Before the downturn, Adi had discussed many times with his clients market volatility and the importance of sticking with an investment plan. But he got more worried calls than he was expecting as markets tumbled.
“You think your clients are going to act one way because you have these conversations, and they reassure you they know the game plan, but you really don’t know what’s going to happen in the moment,” he said. “More often than not, the conversation I had was: ‘You told me there were going to be some fluctuations, but I didn’t understand what you meant. Are we going to change the plan?'”
In the end, most held steady. Only four of his clients moved their investments out of stocks and into cash, and three of them were older.
For many of his younger clients, he suggested viewing the drops as an opportunity to double down on stocks they were familiar with and had already reaped gains from, such as Netflix, Amazon and marijuana stocks. Many agreed.
Millennial investors were close to flat in terms of being net buyers or sellers of stocks at TD Ameritrade. That’s similar to how they behaved in 2015, when the S&P 500 lost more than 10 percent in one five-day stretch.
“Not freaked out at all,” said JJ Kinahan, chief market strategist at TD Ameritrade. “My theory, given the limited sample size, is that because of their age, they’re willing to take more risk and see it as a buying opportunity.”
Of course, the customers at TD Ameritrade are a self-selected group of people: those who chose to invest. The majority of younger households don’t own any stocks at all.
A shade more than 41 percent of all households led by someone under 35 own stocks in some way, according to the latest data from the Federal Reserve. For all other age groups, except those 75 or older, more than half of households own stocks. The figures include both people who actively trade stocks and others who have a target-date retirement mutual fund in a 401(k) that they never touch.

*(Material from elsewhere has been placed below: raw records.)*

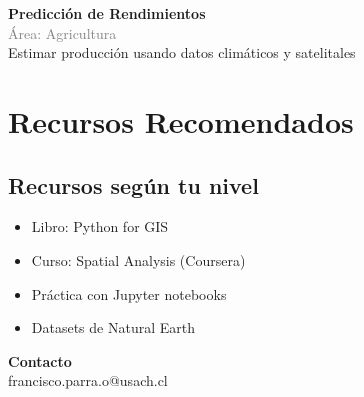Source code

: \documentclass[11pt,a4paper]{article}
\begin{document}
\begin{tcolorbox}[colback=orange!5,colframe=darkorange,title={\small Proyecto Comercial \#2}]
\textbf{Predicción de Rendimientos}\\[0.2cm]
\textcolor{gray}{\small Área: Agricultura}\\[0.2cm]
Estimar producción usando datos climáticos y satelitales
\end{tcolorbox}


\section*{ Recursos Recomendados}

\subsection*{Recursos según tu nivel}

\begin{itemize}[leftmargin=*]
    \item Libro: Python for GIS
    \item Curso: Spatial Analysis (Coursera)
    \item Práctica con Jupyter notebooks
    \item Datasets de Natural Earth
\end{itemize}


\vspace{0.5cm}

\begin{tcolorbox}[colback=gray!10,colframe=gray!50]
\centering
\textbf{Contacto}\\[0.2cm]
 francisco.parra.o@usach.cl
\end{tcolorbox}
\end{document}
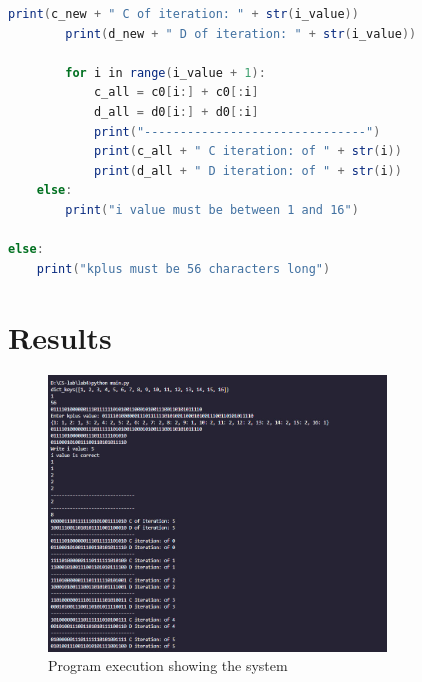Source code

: \documentclass[12pt]{article}
\begin{document}
\begin{lstlisting}[language=Java]
        print(c_new + " C of iteration: " + str(i_value))
        print(d_new + " D of iteration: " + str(i_value))

        for i in range(i_value + 1):
            c_all = c0[i:] + c0[:i]
            d_all = d0[i:] + d0[:i]
            print("-------------------------------")
            print(c_all + " C iteration: of " + str(i))
            print(d_all + " D iteration: of " + str(i))
    else:
        print("i value must be between 1 and 16")

else:
    print("kplus must be 56 characters long")

    \end{lstlisting}

\section*{Results}
\hspace{0.8cm}

\begin{figure}[H]
    \centering
    \includegraphics[width=0.8\textwidth]{img/das.jpg}  %
    \caption{Program execution showing the system}
    \label{fig:example}
\end{figure}




\end{document}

But the rate of stock ownership has been going up in recent years for younger households. The most recent tally, from 2016, showed the highest rate of ownership for young households since 2007, before the financial crisis hit its peak.
Recent weeks have brought some relief for investors, as the S&P 500 has climbed about 12 percent since hitting a bottom on Christmas Eve.
That includes Harris, the doctor whose phone was dinging so often in December. “A few days after Christmas,” he said, “I turned the notifications back on.”